Devega writes that “Trump is removing a threat posed by the person who is leading the investigation of his administration’s (and his campaign’s) possibly treasonous connections with Russia. Trump will now be able to appoint a political loyalist as Comey’s successor.”
Again, this is true, as far as it goes. Like most liberal analysis, unfortunately, it doesn’t go terribly far!
Devega believes that Trump is going to call in some sort of favour by appointing a ‘political loyalist’ as the new FBI Director. Disturbing, to be sure, but precisely as disturbing as former President Obama now making hundreds of thousands of dollars per speech - on the low end, as he’s rumoured to have made $2.5 million at a recent summit in Milan. These speeches are typically given to Chambers of Commerce, or to gatherings of financiers. In short, the direct beneficiaries of Obama’s bailouts and corporate giveaways.
If this looks like cultivating, and then rewarding political favour, that’s because it is. We might also turn to the $65 million dollars he and wife Michelle scored from Random House to pen their memoirs. No ascetics, these! Politics is a revolving door of wealthy elites helping other wealthy elites plunder the general public.

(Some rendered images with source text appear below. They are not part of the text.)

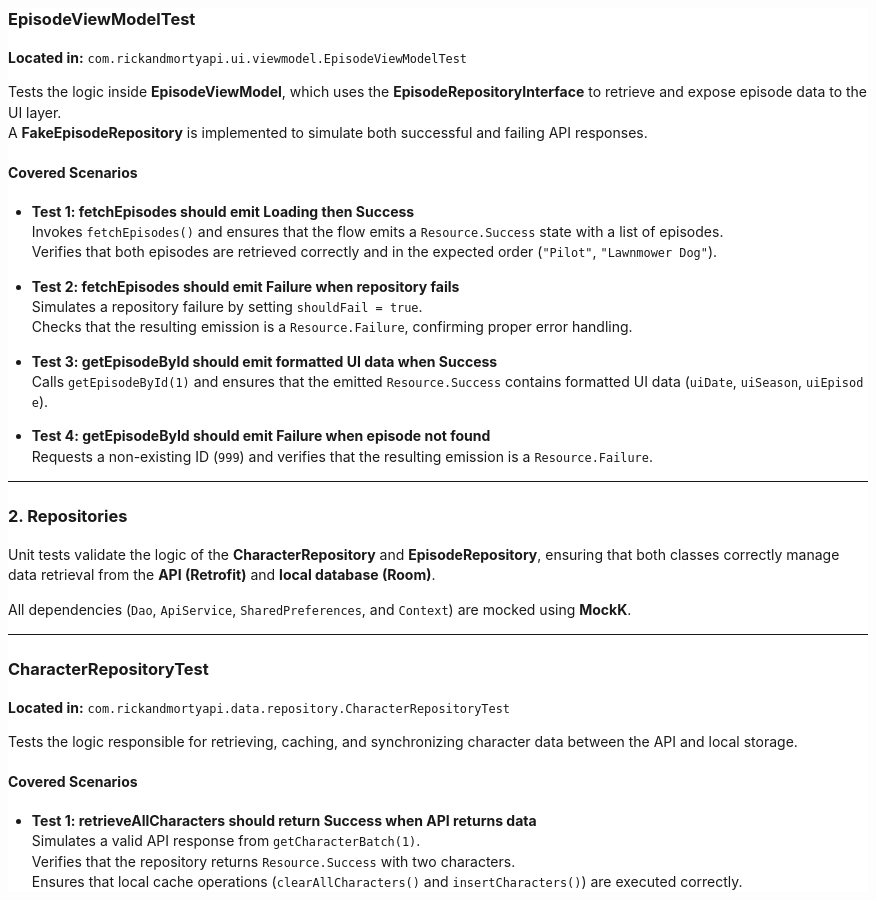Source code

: 
### EpisodeViewModelTest

**Located in:** `com.rickandmortyapi.ui.viewmodel.EpisodeViewModelTest`

Tests the logic inside **EpisodeViewModel**, which uses the **EpisodeRepositoryInterface** to retrieve and expose episode data to the UI layer.  
A **FakeEpisodeRepository** is implemented to simulate both successful and failing API responses.

#### Covered Scenarios

- **Test 1: fetchEpisodes should emit Loading then Success**  
  Invokes `fetchEpisodes()` and ensures that the flow emits a `Resource.Success` state with a list of episodes.  
  Verifies that both episodes are retrieved correctly and in the expected order (`"Pilot"`, `"Lawnmower Dog"`).

- **Test 2: fetchEpisodes should emit Failure when repository fails**  
  Simulates a repository failure by setting `shouldFail = true`.  
  Checks that the resulting emission is a `Resource.Failure`, confirming proper error handling.

- **Test 3: getEpisodeById should emit formatted UI data when Success**  
  Calls `getEpisodeById(1)` and ensures that the emitted `Resource.Success` contains formatted UI data (`uiDate`, `uiSeason`, `uiEpisode`).

- **Test 4: getEpisodeById should emit Failure when episode not found**  
  Requests a non-existing ID (`999`) and verifies that the resulting emission is a `Resource.Failure`.

---

### 2. Repositories

Unit tests validate the logic of the **CharacterRepository** and **EpisodeRepository**, ensuring that both classes correctly manage data retrieval from the **API (Retrofit)** and **local database (Room)**.  

All dependencies (`Dao`, `ApiService`, `SharedPreferences`, and `Context`) are mocked using **MockK**.

---

### CharacterRepositoryTest

**Located in:** `com.rickandmortyapi.data.repository.CharacterRepositoryTest`

Tests the logic responsible for retrieving, caching, and synchronizing character data between the API and local storage.

#### Covered Scenarios

- **Test 1: retrieveAllCharacters should return Success when API returns data**  
  Simulates a valid API response from `getCharacterBatch(1)`.  
  Verifies that the repository returns `Resource.Success` with two characters.  
  Ensures that local cache operations (`clearAllCharacters()` and `insertCharacters()`) are executed correctly.
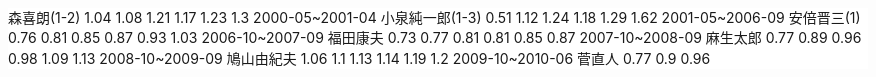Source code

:    <td style="text-align:left;"> 森喜朗(1-2) </td>
   <td style="text-align:right;"> 1.04 </td>
   <td style="text-align:right;"> 1.08 </td>
   <td style="text-align:right;"> 1.21 </td>
   <td style="text-align:right;"> 1.17 </td>
   <td style="text-align:right;"> 1.23 </td>
   <td style="text-align:right;"> 1.3 </td>
   <td style="text-align:left;"> 2000-05~2001-04 </td>
  </tr>
  <tr>
   <td style="text-align:left;"> 小泉純一郎(1-3) </td>
   <td style="text-align:right;"> 0.51 </td>
   <td style="text-align:right;"> 1.12 </td>
   <td style="text-align:right;"> 1.24 </td>
   <td style="text-align:right;"> 1.18 </td>
   <td style="text-align:right;"> 1.29 </td>
   <td style="text-align:right;"> 1.62 </td>
   <td style="text-align:left;"> 2001-05~2006-09 </td>
  </tr>
  <tr>
   <td style="text-align:left;"> 安倍晋三(1) </td>
   <td style="text-align:right;"> 0.76 </td>
   <td style="text-align:right;"> 0.81 </td>
   <td style="text-align:right;"> 0.85 </td>
   <td style="text-align:right;"> 0.87 </td>
   <td style="text-align:right;"> 0.93 </td>
   <td style="text-align:right;"> 1.03 </td>
   <td style="text-align:left;"> 2006-10~2007-09 </td>
  </tr>
  <tr>
   <td style="text-align:left;"> 福田康夫 </td>
   <td style="text-align:right;"> 0.73 </td>
   <td style="text-align:right;"> 0.77 </td>
   <td style="text-align:right;"> 0.81 </td>
   <td style="text-align:right;"> 0.81 </td>
   <td style="text-align:right;"> 0.85 </td>
   <td style="text-align:right;"> 0.87 </td>
   <td style="text-align:left;"> 2007-10~2008-09 </td>
  </tr>
  <tr>
   <td style="text-align:left;"> 麻生太郎 </td>
   <td style="text-align:right;"> 0.77 </td>
   <td style="text-align:right;"> 0.89 </td>
   <td style="text-align:right;"> 0.96 </td>
   <td style="text-align:right;"> 0.98 </td>
   <td style="text-align:right;"> 1.09 </td>
   <td style="text-align:right;"> 1.13 </td>
   <td style="text-align:left;"> 2008-10~2009-09 </td>
  </tr>
  <tr>
   <td style="text-align:left;"> 鳩山由紀夫 </td>
   <td style="text-align:right;"> 1.06 </td>
   <td style="text-align:right;"> 1.1 </td>
   <td style="text-align:right;"> 1.13 </td>
   <td style="text-align:right;"> 1.14 </td>
   <td style="text-align:right;"> 1.19 </td>
   <td style="text-align:right;"> 1.2 </td>
   <td style="text-align:left;"> 2009-10~2010-06 </td>
  </tr>
  <tr>
   <td style="text-align:left;"> 菅直人 </td>
   <td style="text-align:right;"> 0.77 </td>
   <td style="text-align:right;"> 0.9 </td>
   <td style="text-align:right;"> 0.96 </td>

Trump is perhaps more crass in this regard (Obama was never as partisan in his appointments), but is frankly of a comparable character to the former Commander-In-Chief.
Not to pick on Devega, but since his article is quite revealing of the basic moral character of modern liberalism, let us turn to it once more. One of the major concerns running through his piece is that of ‘national sovereignty.’ Liberals are concerned, not entirely without reason, that the government of the United States in under undue influence from the Russians.
Devega quotes from his interview with Timothy Snyder, who states that:
Trump’s first foreign policy speech was written by someone on the payroll of a Russian fossil fuels company. Carter Page was also working for the Russians. And that’s not even considering what has come to light about Michael Flynn. Trump’s son-in-law Jared Kushner failed to mention his own Russian contacts to get security clearance. [Jeff] Sessions also lied by omission, perjuring himself to become attorney general, about his Russian contacts.
Allow me to be the first to agree that Russian President Putin almost certainly gave a very large helping hand to the Trump campaign. Liberal outrage here, perhaps more than anywhere else, is so utterly misplaced as to take on the appearance of a practical joke. Assuming these allegations have legs (they do), I have to ask – how is this, in any way, different from the global influence Washington has been exerting for well over a century?
I certainly don’t want to witness a ‘Red Dawn’ style takeover of the US government (though there are certain Left types who do). However, I am truly at a loss to imagine how it would be fundamentally different than, say, Milton Friedman and his ‘Chicago Boys’ (with direct material assistance from the CIA) aiding Pinochet in his overthrow of the Allende government in 1973? Or the CIA coup in Iran that installed the Shah? Or the Korean War? The Cuban embargo?
Washington’s war crimes are frankly too numerous and widely known to bother listing here, ad nauseum, but it’s helpful to remember that this government of ‘checks and balances’ that liberals love so much is, to the millions of victims of US imperialism, not much more than a cruel joke. For the many bodies left in wake of men like James Comey, these concerns are a frivolous insult. Ask the victims of the Lockheed’s ballistic missiles how high Russian-American political games rate on their list of priorities.
The answer, at least to the modern Western liberal, is incomprehensible.
Aidan Monis is a 24 year-old musician and music educator living in Toronto.